Романцы выселяются и смешиваются с неграми, Париж разрушен и, быть может, наконец, покинут, как покинуты были столькие столицы древности; германцы отчасти тоже выселяющиеся, отчасти теснимые объединенными славянами с Востока, придвигаются все ближе и ближе к Атлантическому приморью, смешиваясь теснее прежнего с остатками романского племени… Неужели это одно уже само по себе взятое не есть именно то, что называется разрушением прежних государств и постепенным падением прежней культуры?

Если и это не гибель, если и это не уничтожение, если это не перерождение даже и племенное, этнографическое, то я должен сознаться, что я ничего не понимаю!

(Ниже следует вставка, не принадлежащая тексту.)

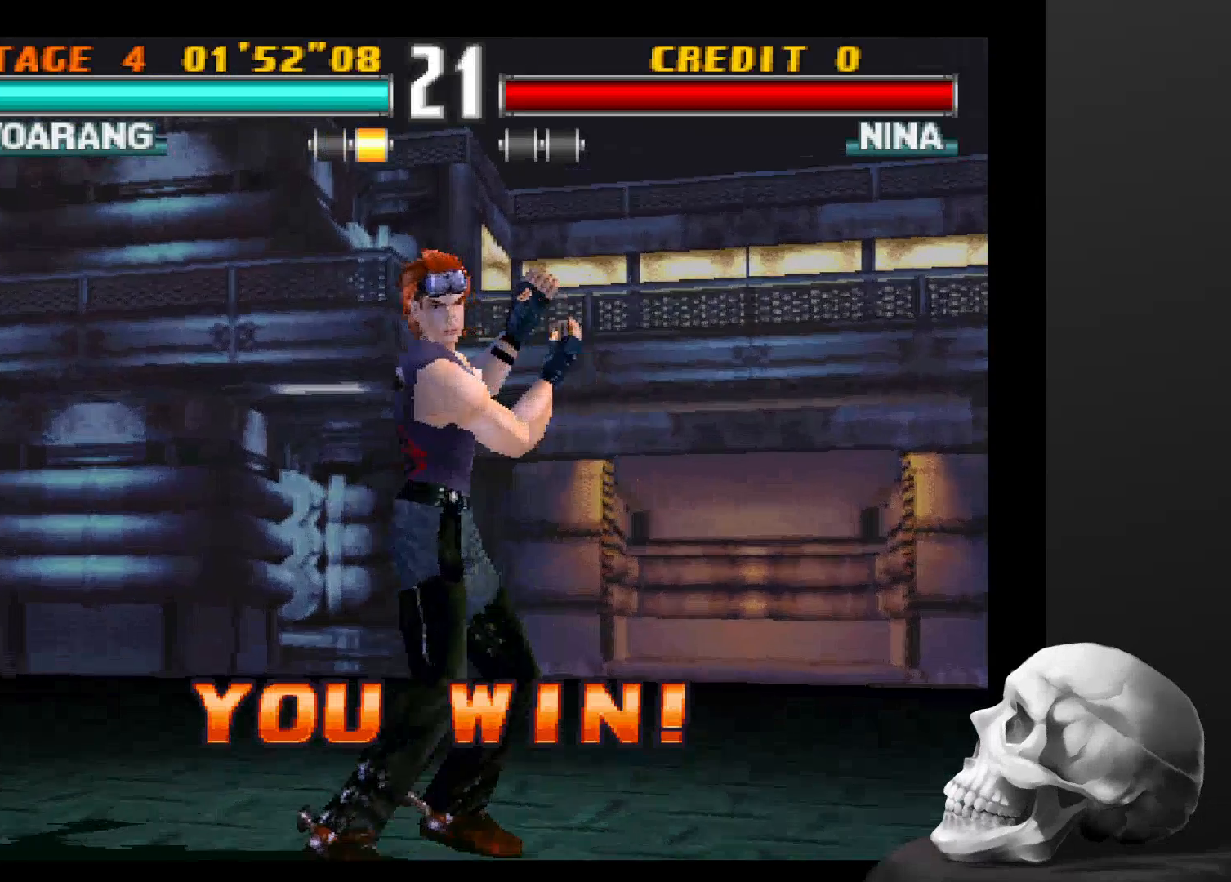
{"dt_ms": 500, "buttons": ["START"], "left_stick": "center", "right_stick": "center", "events": [[467, "START", "down"]]}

А для обнаружения всех этих последствий нужны только следующие события: 1) более прежнего сильная вспышка анархизма во Франции и вообще в романских странах и 2) утверждение России на турецких проливах по соглашению ли с Германией или вопреки ей — все равно. А разве и то и другое не предчувствуется неким общим даже историческим инстинктом? Везде, во всех странах теперь многие и того и другого крайне опасаются, и очень многие и того и другого крайне желают. Вернейший признак, что и то и другое, и анархия во Франции, и взятие нами проливов — не только сбыточно, но и неминуемо.

VIII

«Россия — глава мира возникающего, Франция — представительница мира отходящего», — сказал Н. Я. Данилевский; сказал верно, просто и прекрасно. «Россия глава мира возникающего», «Россия не просто европейское государство; она целый особый мир…» Да, — это все так, и только не понимающий истории человек может не согласиться с этим.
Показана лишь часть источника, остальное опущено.